A team of researchers from Duke-NUS Medical School, National Cancer Centre Singapore and the Institute of Cell and Molecular Biology A*STAR, show that tumour has its genomic fingerprint. The team has developed an AI-derived genomic fingerprint, termed the 500-gene-classifier that robustly subtypes glioblastoma brain tumours among Caucasians, Koreans and Chinese patients. This has implications for improved clinical care and treatment for those suffering from the disease.
Glioblastoma multiforme, the most common malignant brain tumour among adults in Singapore and worldwide, is lethal. Only about 20 per cent of patients live beyond five years after being diagnosed with this tumour.
Utilising AI, which rigorously runs thousands of repeated simulations in previous cohorts, the research group derived a 500-gene-classifer that robustly identifies the molecular subtype of each glioblastoma patient tumour, or in simpler terms, the tumour’s genomic fingerprint. This 500-gene-classifier found three main genomic fingerprints for glioblastoma, and consistently surpasses the original 840-gene classifier reported in 2008 (Verhaak et al.). The previous 840-gene classifier led researchers to identify four subtypes of glioblastoma in 2008, based on a large Caucasian cohort of glioblastoma patients in the United States, but is less effective in classifying the current larger Caucasian-based cohorts from the United States, profiled on a variety of genomic platforms. The 500-gene-classifier, published earlier this year, has proved to be a powerful resource for subtyping glioblastoma tumours among Chinese, Koreans and Caucasians patients on a variety of genomic platforms, and has surfaced preliminary evidence that tumours of certain glioblastoma subtypes respond differently to radiation therapy versus chemotherapy in mouse models.
High-throughput genomic platforms developed over the last 2 decades have enabled tens of thousands of genes to be analysed within a single experiment in each patient tumour sample for cancer patients. The vast amounts of genes are used to classify each patient tumour into high-resolution molecular subtypes or the genomic fingerprint of the tumour.
“Data science research may not have the novelty appeal for many young researchers but the impact of such work for patient-driven clinical trials has far-reaching implications for future treatment and clinical care, and should not be overlooked,” said Assistant Professor Wan-Yee Teo, lead Principal Investigator for this study, Duke-NUS Medical School.

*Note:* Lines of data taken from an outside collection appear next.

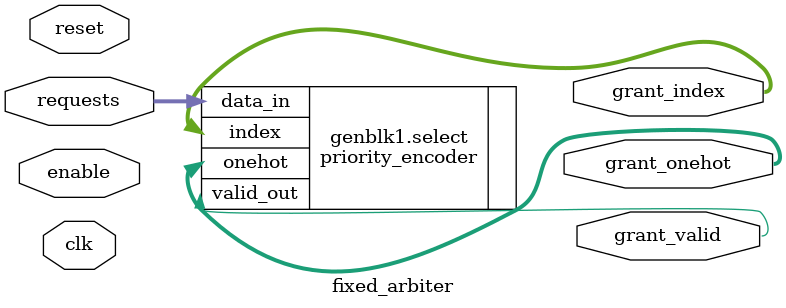
<source format=sv>
`timescale 1ns / 1ps



module fixed_arbiter#(

    parameter NUM_REQS     = 8,
    parameter LOCK_ENABLE  = 0,
    parameter LOG_NUM_REQS = $clog2(NUM_REQS)

)(

    input  wire                       clk,
    input  wire                       reset,
    input  wire [NUM_REQS-1 : 0]      requests,           
    input  wire                       enable,
    output wire [LOG_NUM_REQS-1 : 0]  grant_index,
    output wire [NUM_REQS-1 : 0]      grant_onehot,   
    output wire                       grant_valid 

);

    
    if(NUM_REQS == 1)
    begin
    
        assign grant_index  = 0;
        assign grant_onehot = requests;
        assign grant_valid  = requests[0];
    
    end
    else begin
    
        priority_encoder #(
        
            .N (NUM_REQS)
            
        ) select (
        
            .data_in   (requests),
            .index     (grant_index),
            .onehot    (grant_onehot),
            .valid_out (grant_valid)
            
        );
    
    end

endmodule
</source>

“The large amount of genomic data should also be reviewed from time to time to align new clinical questions and revise older classifiers. This will benefit smaller and scattered international research groups that may be using these gene-classifiers on a variety of profiling platforms. It is also crucial that these updated gene-classifiers are also made available to all researchers,” added Assistant Professor Teo.
Assistant Professor Teo hopes to inspire more individuals from our younger generation to join the field of biomedical research in the area on data science. Her team comprising young researchers (pictured below), and her research combines genomic methodologies and mouse models to study the complex regulation in the developmental biology of brain tumours.
Assistant Professor Wan-Yee Teo (third from left) is a national clinician-scientist and a paediatric neuro-oncologist trained in the US. She has been awarded the Research Fellowship Training Award, Transition Award, and Clinician-Scientist Award by the National Medical Research Council, Ministry of Health, Singapore. She is a physician with KK Women’s and Children’s Hospital. Her laboratory unit of Pediatric Brain Tumor Research Office, SingHealth-Duke-NUS Academic Medical Center is competitively funded, and based at National Cancer Centre Singapore.
The current published work did not require funding support.